L’Adieu
J’ai cueilli ce brin de bruyère
L’automne est morte souviens-t’en
Nous ne nous verrons plus sur terre
Odeur du temps brin de bruyère
Et souviens-toi que je t’attends
Guillaume Apollinaire, Alcools, 1913
Fin du voyage
Aux confins du monde et de la vie, entre rêve et néant, seuls mes pas froissent encore le silence. Nul ne sait pour combien de temps. Se souviendront-ils de mon bref passage en ces lieux, les grands arbres du jardin que tu avais plantés ? Murmureront-ils mon nom et le tien dans le vent si les passants s’arrêtent pour contempler le paysage tandis qu’au loin, jour après jour, mon corps épousera la terre natale pour des noces éternelles ? Un étranger un peu rêveur dira-t-il les poèmes que j’écrivais pour toi dont les années ont fané l’amour comme rose dépouillée par la bourrasque? Ou mon livre se dépècera-t-il en illisibles lambeaux au fond d’une malle oubliée dans quelque grenier de masure en ruine ? L’avenir, morose, se referme peu à peu sur nos étés passés, nos rendez-vous, nos sourires et nos larmes, images qui n’appartiennent qu’à nous, richesse d’entre les richesses au fil de mon voyage, qui illuminent ma mémoire en ton absence.
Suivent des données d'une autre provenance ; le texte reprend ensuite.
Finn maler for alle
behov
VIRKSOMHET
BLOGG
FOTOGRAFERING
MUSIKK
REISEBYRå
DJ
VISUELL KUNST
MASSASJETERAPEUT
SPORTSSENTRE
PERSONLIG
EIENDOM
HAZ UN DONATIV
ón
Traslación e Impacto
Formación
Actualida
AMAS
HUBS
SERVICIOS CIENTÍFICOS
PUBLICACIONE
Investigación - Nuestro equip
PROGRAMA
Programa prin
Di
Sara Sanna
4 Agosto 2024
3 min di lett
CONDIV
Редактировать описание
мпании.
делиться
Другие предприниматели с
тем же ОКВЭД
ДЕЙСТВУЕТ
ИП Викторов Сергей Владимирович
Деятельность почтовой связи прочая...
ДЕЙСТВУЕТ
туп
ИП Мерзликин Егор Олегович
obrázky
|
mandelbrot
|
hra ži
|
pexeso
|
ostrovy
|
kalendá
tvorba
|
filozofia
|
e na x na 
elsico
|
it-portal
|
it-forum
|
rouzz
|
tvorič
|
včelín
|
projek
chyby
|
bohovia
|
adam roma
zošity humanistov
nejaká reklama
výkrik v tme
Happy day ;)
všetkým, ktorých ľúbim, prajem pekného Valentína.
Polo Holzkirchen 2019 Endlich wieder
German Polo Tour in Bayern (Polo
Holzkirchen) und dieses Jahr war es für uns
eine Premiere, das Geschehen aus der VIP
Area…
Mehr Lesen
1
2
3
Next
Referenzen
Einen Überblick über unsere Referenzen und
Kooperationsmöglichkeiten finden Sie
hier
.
Uniformément gris sans toi, les heures, les jours, les semaines, les mois s’écoulent, impitoyables, au sablier de l’année, aux pages de l’éphéméride, aux cadrans des horloges ; ils s’enfuient sans retour au rythme de mes lignes et nous éloignent l’un de l’autre. Le bonheur en habits d’illusion, jongleur des châteaux en Espagne, s’est effondré et mon cœur a sombré aux profondeurs de haute marée, sous le fardeau de mes chagrins de femme.